───── SOURCE PASSAGE ─────

Three major polls this week put Sen. John McCain of Arizona, the Republican putative presidential nominee, either breaking even or ahead of Obama by as much as 3 percentage points. McCain's gaffe about how many houses he owns isn't likely to significantly change the situation. Obama's eagerness to zero in on it makes a mockery of his overconfident and naive pledge to stay positive throughout his campaign.

Devastating to Obama is the polling data that say as many as 20 percent of Hillary Clinton supporters now say they will vote for McCain. Obama, riding into a convention where his nomination is assured, therefore remains burdened by a resentful, confused and highly divided party, even though there are actually no major contentious issues that should divide it. It is McCain, against all the Conventional Wisdom predictions of earlier this year, who presides over an increasingly united party rallying to his support.

The race is obviously far from over, but the skid in Obama's standings over the past month has been extraordinary: The Dog Days of August, so fatal to Democratic nominees like Kerry and Michael Dukakis in 1988, have eaten Obama alive, too.

Obama has committed no obvious super-blunders, but he has had his share of embarrassing bloopers, as has McCain. The campaign for the presidency of the United States is now so grueling that either of the main contestants would have had to come from the planet Krypton to be immune to its pressures. However, the mainstream U.S. media have magnified and even distorted McCain's every hiccup and ignored the far more numerous gaffes from Obama.

─────

## PROBLEM TO SOLVE
In the passage on the McCain–Obama race, what share of Hillary Clinton supporters say they will now vote for McCain?

───── DATA EXTRACT ─────

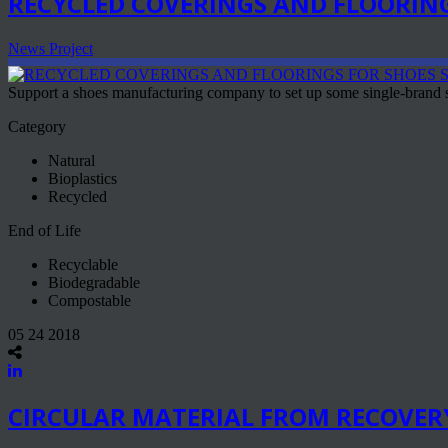
RECYCLED COVERINGS AND FLOORING
News Project
Support a shoes manufacturing company to set up some single-brand st
Category
Natural
Bioplastics
Recycled
End of Life
Recyclable
Biodegradable
Compostable
05 24 2018
CIRCULAR MATERIAL FROM RECOVER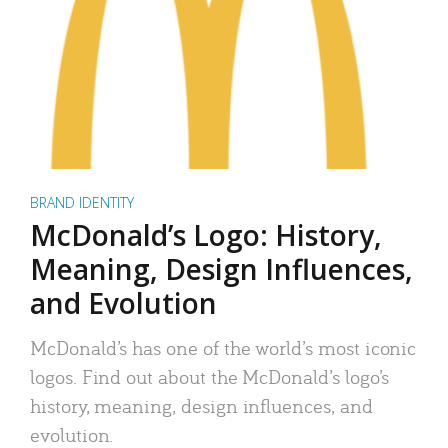
BRAND IDENTITY
McDonald’s Logo: History,
Meaning, Design Influences,
and Evolution
McDonald’s has one of the world’s most iconic
logos. Find out about the McDonald’s logo’s
history, meaning, design influences, and
evolution.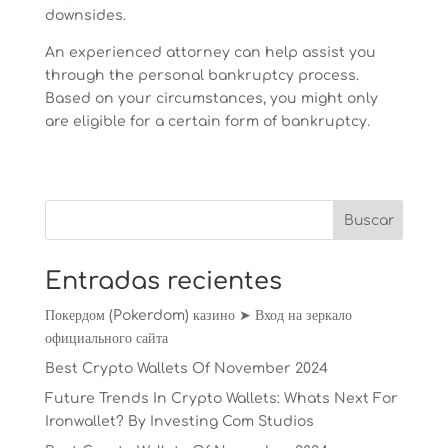
downsides.
An experienced attorney can help assist you
through the personal bankruptcy process.
Based on your circumstances, you might only
are eligible for a certain form of bankruptcy.
Entradas recientes
Покердом (Pokerdom) казино ➤ Вход на зеркало
официального сайта
Best Crypto Wallets Of November 2024
Future Trends In Crypto Wallets: Whats Next For
Ironwallet? By Investing Com Studios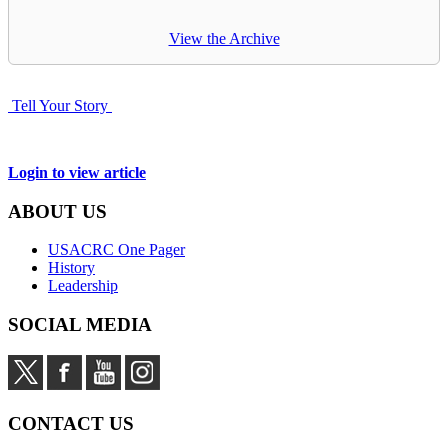
View the Archive
Tell Your Story
Login to view article
ABOUT US
USACRC One Pager
History
Leadership
SOCIAL MEDIA
CONTACT US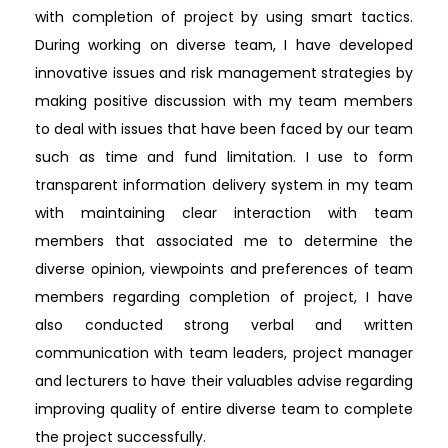
with completion of project by using smart tactics.
During working on diverse team, I have developed
innovative issues and risk management strategies by
making positive discussion with my team members
to deal with issues that have been faced by our team
such as time and fund limitation. I use to form
transparent information delivery system in my team
with maintaining clear interaction with team
members that associated me to determine the
diverse opinion, viewpoints and preferences of team
members regarding completion of project, I have
also conducted strong verbal and written
communication with team leaders, project manager
and lecturers to have their valuables advise regarding
improving quality of entire diverse team to complete
the project successfully.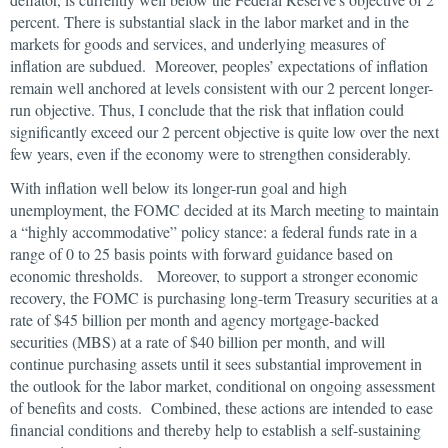
percent. There is substantial slack in the labor market and in the
markets for goods and services, and underlying measures of
inflation are subdued. Moreover, peoples’ expectations of inflation
remain well anchored at levels consistent with our 2 percent longer-
run objective. Thus, I conclude that the risk that inflation could
significantly exceed our 2 percent objective is quite low over the next
few years, even if the economy were to strengthen considerably.
With inflation well below its longer-run goal and high
unemployment, the FOMC decided at its March meeting to maintain
a “highly accommodative” policy stance: a federal funds rate in a
range of 0 to 25 basis points with forward guidance based on
economic thresholds. Moreover, to support a stronger economic
recovery, the FOMC is purchasing long-term Treasury securities at a
rate of $45 billion per month and agency mortgage-backed
securities (MBS) at a rate of $40 billion per month, and will
continue purchasing assets until it sees substantial improvement in
the outlook for the labor market, conditional on ongoing assessment
of benefits and costs. Combined, these actions are intended to ease
financial conditions and thereby help to establish a self-sustaining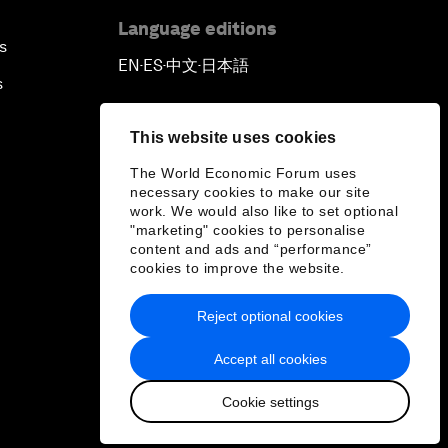
Language editions
s
EN
ES
中文
日本語
▪
▪
▪
s
This website uses cookies
The World Economic Forum uses
necessary cookies to make our site
work. We would also like to set optional
"marketing" cookies to personalise
content and ads and “performance”
cookies to improve the website.
Reject optional cookies
Accept all cookies
Cookie settings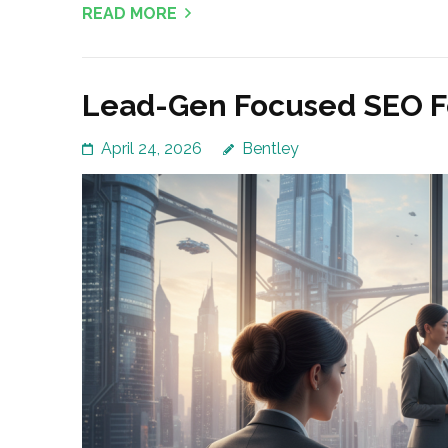
READ MORE
Lead-Gen Focused SEO Fo
April 24, 2026
Bentley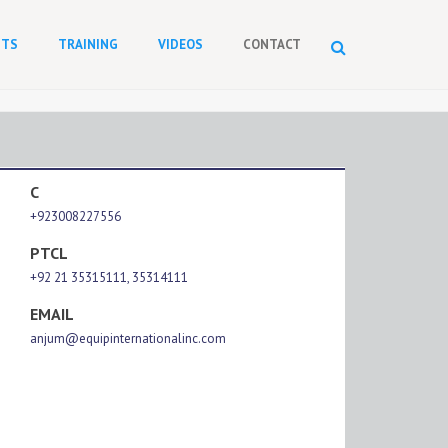
NTS
TRAINING
VIDEOS
CONTACT
C
+923008227556
PTCL
+92 21 35315111, 35314111
EMAIL
anjum@equipinternationalinc.com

─────

## RESULT FOR THIS EXERCISE
As many as 20 percent